## Dataset excerpts
========================

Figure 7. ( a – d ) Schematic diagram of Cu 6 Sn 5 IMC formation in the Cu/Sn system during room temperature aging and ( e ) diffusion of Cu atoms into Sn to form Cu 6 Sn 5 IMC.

========================

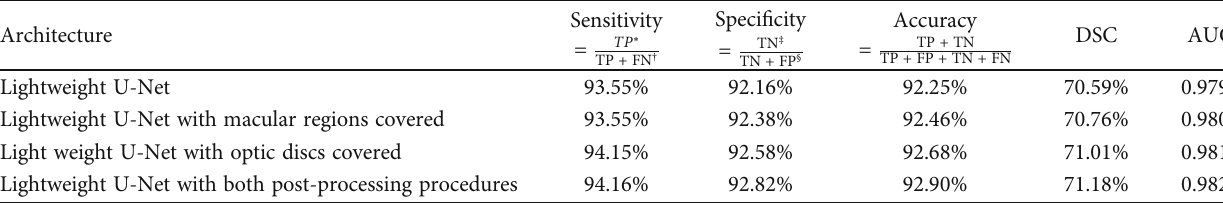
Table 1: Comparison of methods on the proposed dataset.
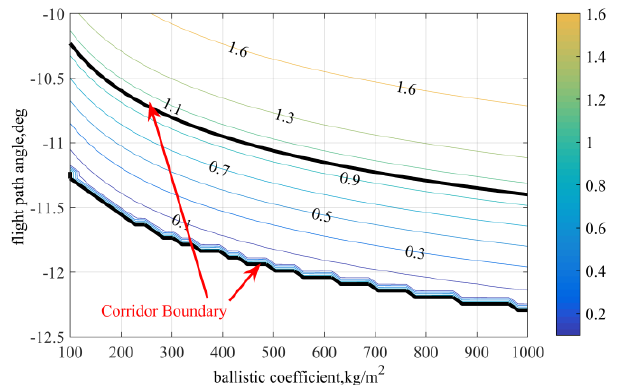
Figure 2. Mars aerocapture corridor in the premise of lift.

========================

## Your assignment
Select and copy every line of the listing with the word "Figure".

## Result
Figure 7. ( a – d ) Schematic diagram of Cu 6 Sn 5 IMC formation in the Cu/Sn system during room temperature aging and ( e ) diffusion of Cu atoms into Sn to form Cu 6 Sn 5 IMC.
Figure 2. Mars aerocapture corridor in the premise of lift.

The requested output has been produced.